Workshop Proceedings of the 20th International
AAAI Conference on Web and Social Media
Workshop: MisD 2026: The 2nd Workshop on Misinformation Detection in the Era of LLMs
DOI: 10.36190/2026.33The proliferation of misinformation on social media has driven extensive research into automated fake news detection. However, the "Post-API" era presents a critical challenge: as major platforms implement restrictive data-access policies, traditional approaches relying on explicit social graphs and user metadata become increasingly impractical.
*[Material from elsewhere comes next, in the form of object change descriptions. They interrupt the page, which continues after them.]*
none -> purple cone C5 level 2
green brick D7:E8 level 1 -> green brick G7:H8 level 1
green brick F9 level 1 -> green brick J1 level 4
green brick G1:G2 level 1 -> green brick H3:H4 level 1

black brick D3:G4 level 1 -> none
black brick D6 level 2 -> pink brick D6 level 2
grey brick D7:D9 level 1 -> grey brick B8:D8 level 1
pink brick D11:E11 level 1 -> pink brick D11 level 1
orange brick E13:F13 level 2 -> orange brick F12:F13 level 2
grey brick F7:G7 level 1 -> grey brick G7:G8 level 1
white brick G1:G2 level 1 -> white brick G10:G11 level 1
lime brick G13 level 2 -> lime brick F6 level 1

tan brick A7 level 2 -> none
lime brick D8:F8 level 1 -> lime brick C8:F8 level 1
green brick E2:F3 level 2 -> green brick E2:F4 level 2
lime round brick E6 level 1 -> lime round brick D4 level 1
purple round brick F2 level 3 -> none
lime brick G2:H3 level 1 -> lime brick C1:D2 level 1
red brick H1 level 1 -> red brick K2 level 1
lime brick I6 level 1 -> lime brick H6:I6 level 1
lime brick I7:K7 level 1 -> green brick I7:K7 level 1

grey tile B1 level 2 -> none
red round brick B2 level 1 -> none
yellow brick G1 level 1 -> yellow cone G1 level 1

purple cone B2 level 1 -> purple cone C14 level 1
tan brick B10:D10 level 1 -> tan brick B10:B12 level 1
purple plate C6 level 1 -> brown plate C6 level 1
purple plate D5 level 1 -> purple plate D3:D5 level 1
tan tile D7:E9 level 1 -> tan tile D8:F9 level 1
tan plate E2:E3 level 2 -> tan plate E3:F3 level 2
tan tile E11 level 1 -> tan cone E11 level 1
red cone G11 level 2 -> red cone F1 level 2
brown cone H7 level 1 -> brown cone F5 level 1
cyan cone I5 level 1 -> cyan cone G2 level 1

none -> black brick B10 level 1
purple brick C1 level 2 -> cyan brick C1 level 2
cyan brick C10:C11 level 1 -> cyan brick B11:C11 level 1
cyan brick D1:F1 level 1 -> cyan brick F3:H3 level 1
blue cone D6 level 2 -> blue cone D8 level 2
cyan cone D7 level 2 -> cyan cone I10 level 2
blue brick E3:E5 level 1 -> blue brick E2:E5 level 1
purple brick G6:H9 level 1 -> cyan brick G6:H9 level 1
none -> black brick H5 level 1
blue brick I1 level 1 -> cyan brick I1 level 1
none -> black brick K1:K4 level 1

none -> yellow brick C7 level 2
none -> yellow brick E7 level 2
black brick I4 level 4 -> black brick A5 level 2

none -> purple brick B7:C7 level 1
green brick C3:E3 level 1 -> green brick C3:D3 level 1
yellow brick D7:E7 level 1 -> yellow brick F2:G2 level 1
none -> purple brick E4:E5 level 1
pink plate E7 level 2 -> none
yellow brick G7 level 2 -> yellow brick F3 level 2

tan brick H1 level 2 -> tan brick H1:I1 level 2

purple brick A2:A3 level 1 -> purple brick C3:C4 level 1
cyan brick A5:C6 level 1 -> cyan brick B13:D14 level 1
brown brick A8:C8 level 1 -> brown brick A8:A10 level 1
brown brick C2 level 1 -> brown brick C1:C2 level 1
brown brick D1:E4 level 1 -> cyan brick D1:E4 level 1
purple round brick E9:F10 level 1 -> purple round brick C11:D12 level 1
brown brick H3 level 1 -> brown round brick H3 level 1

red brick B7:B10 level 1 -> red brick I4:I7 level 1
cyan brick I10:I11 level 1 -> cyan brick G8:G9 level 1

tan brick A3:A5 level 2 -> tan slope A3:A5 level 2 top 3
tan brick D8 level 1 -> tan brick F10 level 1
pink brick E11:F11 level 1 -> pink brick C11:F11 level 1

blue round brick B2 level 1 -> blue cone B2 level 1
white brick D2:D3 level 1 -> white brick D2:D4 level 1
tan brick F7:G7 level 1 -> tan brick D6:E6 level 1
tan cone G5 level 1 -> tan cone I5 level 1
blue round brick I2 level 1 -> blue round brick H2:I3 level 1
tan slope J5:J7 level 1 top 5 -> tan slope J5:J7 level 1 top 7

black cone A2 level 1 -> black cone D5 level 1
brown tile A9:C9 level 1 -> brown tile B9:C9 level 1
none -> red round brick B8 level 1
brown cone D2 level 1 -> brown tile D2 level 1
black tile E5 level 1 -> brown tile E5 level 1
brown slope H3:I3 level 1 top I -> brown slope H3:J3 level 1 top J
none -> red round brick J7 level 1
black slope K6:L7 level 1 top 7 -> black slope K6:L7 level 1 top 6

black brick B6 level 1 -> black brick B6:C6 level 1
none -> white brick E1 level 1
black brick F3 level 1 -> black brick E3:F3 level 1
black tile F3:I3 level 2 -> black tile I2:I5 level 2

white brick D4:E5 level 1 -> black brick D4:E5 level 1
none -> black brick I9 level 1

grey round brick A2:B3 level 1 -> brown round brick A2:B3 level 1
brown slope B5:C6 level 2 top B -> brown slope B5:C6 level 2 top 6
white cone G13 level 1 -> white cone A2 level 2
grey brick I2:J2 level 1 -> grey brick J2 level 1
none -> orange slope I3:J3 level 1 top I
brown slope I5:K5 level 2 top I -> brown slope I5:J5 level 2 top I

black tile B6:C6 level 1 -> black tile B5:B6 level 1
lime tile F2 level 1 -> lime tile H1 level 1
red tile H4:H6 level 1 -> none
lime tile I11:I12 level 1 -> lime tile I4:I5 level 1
This paper proposes RGCP-Snowflake, a structural-semantic fusion framework that leverages Snowflake IDs as structural surrogates to reconstruct temporal propagation patterns without requiring access to restricted social metadata. By extracting millisecond-level timestamps encoded within distributed identifiers, the proposed approach recovers the propagation rhythm, a latent veracity signal characterising the dissemination patterns typical of fake news. A comprehensive benchmarking across three model tiers (commercial large language models, traditional machine learning classifiers, and open-source language models) is conducted on the FakeNewsNet dataset. The experiments reveal two key findings: a scale threshold phenomenon, where smaller language models exhibit systematic label collapse, defaulting to classifying all inputs as misinformation; and the competitive performance of traditional classifiers against larger open-source models, indicating inherent limitations in purely semantic zero-shot reasoning. RGCP-Snowflake outperforms all baseline models by integrating non-manipulable temporal signatures with semantic headline features, demonstrating that structural surrogates provide a robust detection mechanism effective in restricted environments where explicit social metadata is unavailable.